Badarin used his Seminar address to explain how Israeli measures to suppress the intifada in fact restricted the Palestinians to ever smaller areas of land.

Emile Badarin, a Visiting Scholar at the Arab Center for Research and Policy Studies, presented the Center's weekly research seminar on September 25, 2014. Badarin used his Seminar to explain a recent paper of his, "Settler colonialist management of entrances to the native urban spaces in Palestine," published online in the Journal of Settler Colonial Studies (September, 2014).  Badarin's work focused on the second Palestinian Intifada (which began in the year 2000).

Audience Engagement

Badarin used his intervention to illustrate how the Israeli authorities deployed well established "settler colonial" tactics to dominate Palestinian urban spaces and territories, focusing primarily on the means used by the Israeli occupying powers to control entrance to and exit from urban spaces. Beyond merely suppressing the acts of civil disobedience of the Intifada, the methods which the Israeli military uses to control access to Palestinian urban spaces were also used to increasingly restrict the areas available for Palestinian use. The most prominent example of this approach, said Badarin, was the construction of the "Separation Wall" (which began in 2005), as well as the checkpoints which, today, many Palestinians take for granted.
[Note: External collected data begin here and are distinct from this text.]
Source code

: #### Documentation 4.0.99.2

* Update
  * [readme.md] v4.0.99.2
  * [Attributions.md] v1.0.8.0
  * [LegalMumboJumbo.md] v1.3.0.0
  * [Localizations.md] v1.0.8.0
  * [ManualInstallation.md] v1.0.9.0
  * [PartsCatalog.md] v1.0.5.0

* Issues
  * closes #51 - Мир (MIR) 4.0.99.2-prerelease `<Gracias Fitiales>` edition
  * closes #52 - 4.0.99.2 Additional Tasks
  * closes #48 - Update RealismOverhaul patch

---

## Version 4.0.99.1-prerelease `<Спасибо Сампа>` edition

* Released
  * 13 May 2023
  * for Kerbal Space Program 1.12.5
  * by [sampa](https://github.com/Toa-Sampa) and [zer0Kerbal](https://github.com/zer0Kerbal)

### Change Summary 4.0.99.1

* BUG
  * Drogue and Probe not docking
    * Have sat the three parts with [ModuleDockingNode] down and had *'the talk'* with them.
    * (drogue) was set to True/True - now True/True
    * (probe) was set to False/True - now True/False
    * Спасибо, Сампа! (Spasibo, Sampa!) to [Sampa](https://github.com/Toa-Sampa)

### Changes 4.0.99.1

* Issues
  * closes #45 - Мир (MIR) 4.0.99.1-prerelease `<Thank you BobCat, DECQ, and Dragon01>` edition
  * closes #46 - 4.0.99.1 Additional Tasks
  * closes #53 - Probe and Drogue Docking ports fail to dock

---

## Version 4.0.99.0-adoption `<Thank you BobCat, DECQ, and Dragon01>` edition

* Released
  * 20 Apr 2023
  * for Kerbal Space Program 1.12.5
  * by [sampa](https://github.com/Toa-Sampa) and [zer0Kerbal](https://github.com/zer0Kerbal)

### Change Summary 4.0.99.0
Finally, Badarin presented the audience members with photographs which showed examples of the installations—such as checkpoints and metal detectors—which the Israelis used to deeper entrench their dominance.

The audience members in attendance at the Seminar contributed to the lively debate which followed, with many pointing out the role played by US technology firms in supplying the cameras and other equipment which the Israelis used in their daily oppression of the Palestinians.